Wherever the string "RoundedRectangle" shows up in the data below, copy the whole line.

── RECORDS TO USE ──

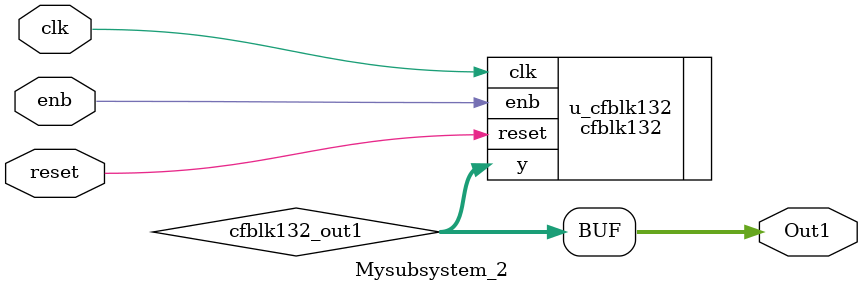
<source format=v>



`timescale 1 ns / 1 ns

module Mysubsystem_2
          (clk,
           reset,
           enb,
           Out1);


  input   clk;
  input   reset;
  input   enb;
  output  [15:0] Out1;  // uint16


  wire [15:0] cfblk132_out1;  // uint16


  cfblk132 u_cfblk132 (.clk(clk),
                       .reset(reset),
                       .enb(enb),
                       .y(cfblk132_out1)  // uint16
                       );

  assign Out1 = cfblk132_out1;

endmodule  // Mysubsystem_2


</source>
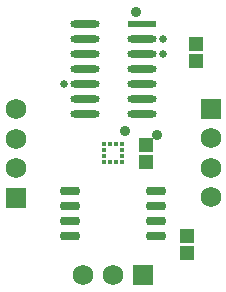
<source format=gbs>
G04*
G04 #@! TF.GenerationSoftware,Altium Limited,Altium Designer,22.7.1 (60)*
G04*
G04 Layer_Color=16711935*
%FSLAX24Y24*%
%MOIN*%
G70*
G04*
G04 #@! TF.SameCoordinates,277468EA-A594-40E7-B2BE-35E06897B6AD*
G04*
G04*
G04 #@! TF.FilePolarity,Negative*
G04*
G01*
G75*
%ADD26R,0.0492X0.0472*%
%ADD27C,0.0685*%
%ADD28R,0.0685X0.0685*%
%ADD29R,0.0685X0.0685*%
%ADD30C,0.0259*%
%ADD31C,0.0359*%
G04:AMPARAMS|DCode=39|XSize=97.4mil|YSize=24.5mil|CornerRadius=12.2mil|HoleSize=0mil|Usage=FLASHONLY|Rotation=180.000|XOffset=0mil|YOffset=0mil|HoleType=Round|Shape=RoundedRectangle|*
%AMROUNDEDRECTD39*
21,1,0.0974,0.0000,0,0,180.0*
21,1,0.0729,0.0245,0,0,180.0*
1,1,0.0245,-0.0365,0.0000*
1,1,0.0245,0.0365,0.0000*
1,1,0.0245,0.0365,0.0000*
1,1,0.0245,-0.0365,0.0000*
%
%ADD39ROUNDEDRECTD39*%
%ADD40R,0.0974X0.0245*%
%ADD41R,0.0138X0.0148*%
%ADD42R,0.0148X0.0138*%
G04:AMPARAMS|DCode=43|XSize=64.9mil|YSize=26.9mil|CornerRadius=8.2mil|HoleSize=0mil|Usage=FLASHONLY|Rotation=0.000|XOffset=0mil|YOffset=0mil|HoleType=Round|Shape=RoundedRectangle|*
%AMROUNDEDRECTD43*
21,1,0.0649,0.0105,0,0,0.0*
21,1,0.0485,0.0269,0,0,0.0*
1,1,0.0164,0.0243,-0.0053*
1,1,0.0164,-0.0243,-0.0053*
1,1,0.0164,-0.0243,0.0053*
1,1,0.0164,0.0243,0.0053*
%
%ADD43ROUNDEDRECTD43*%
D26*
X11100Y10276D02*
D03*
Y9724D02*
D03*
X12450Y6674D02*
D03*
Y7226D02*
D03*
X12750Y13074D02*
D03*
Y13626D02*
D03*
D27*
X6750Y11468D02*
D03*
Y10484D02*
D03*
Y9500D02*
D03*
X9000Y5950D02*
D03*
X10000D02*
D03*
X13250Y8532D02*
D03*
Y9516D02*
D03*
Y10500D02*
D03*
D28*
X6750Y8516D02*
D03*
X13250Y11484D02*
D03*
D29*
X11000Y5950D02*
D03*
D30*
X8350Y12300D02*
D03*
X11650Y13800D02*
D03*
Y13300D02*
D03*
D31*
X11450Y10600D02*
D03*
X10400Y10750D02*
D03*
X10750Y14700D02*
D03*
D39*
X9049Y14300D02*
D03*
Y13800D02*
D03*
Y13300D02*
D03*
Y12800D02*
D03*
Y12300D02*
D03*
Y11800D02*
D03*
Y11300D02*
D03*
X10951D02*
D03*
Y11800D02*
D03*
Y12300D02*
D03*
Y12800D02*
D03*
Y13300D02*
D03*
Y13800D02*
D03*
D40*
Y14300D02*
D03*
D41*
X9902Y9700D02*
D03*
X10098D02*
D03*
Y10300D02*
D03*
X9902D02*
D03*
D42*
X10300Y9705D02*
D03*
Y9902D02*
D03*
Y10098D02*
D03*
Y10295D02*
D03*
X9700Y9705D02*
D03*
Y9902D02*
D03*
Y10098D02*
D03*
Y10295D02*
D03*
D43*
X11440Y7250D02*
D03*
Y7750D02*
D03*
Y8250D02*
D03*
Y8750D02*
D03*
X8560D02*
D03*
Y8250D02*
D03*
Y7750D02*
D03*
Y7250D02*
D03*
M02*

</source>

───

- **OUTPUT OF THE EXERCISE**:
G04:AMPARAMS|DCode=39|XSize=97.4mil|YSize=24.5mil|CornerRadius=12.2mil|HoleSize=0mil|Usage=FLASHONLY|Rotation=180.000|XOffset=0mil|YOffset=0mil|HoleType=Round|Shape=RoundedRectangle|*
G04:AMPARAMS|DCode=43|XSize=64.9mil|YSize=26.9mil|CornerRadius=8.2mil|HoleSize=0mil|Usage=FLASHONLY|Rotation=0.000|XOffset=0mil|YOffset=0mil|HoleType=Round|Shape=RoundedRectangle|*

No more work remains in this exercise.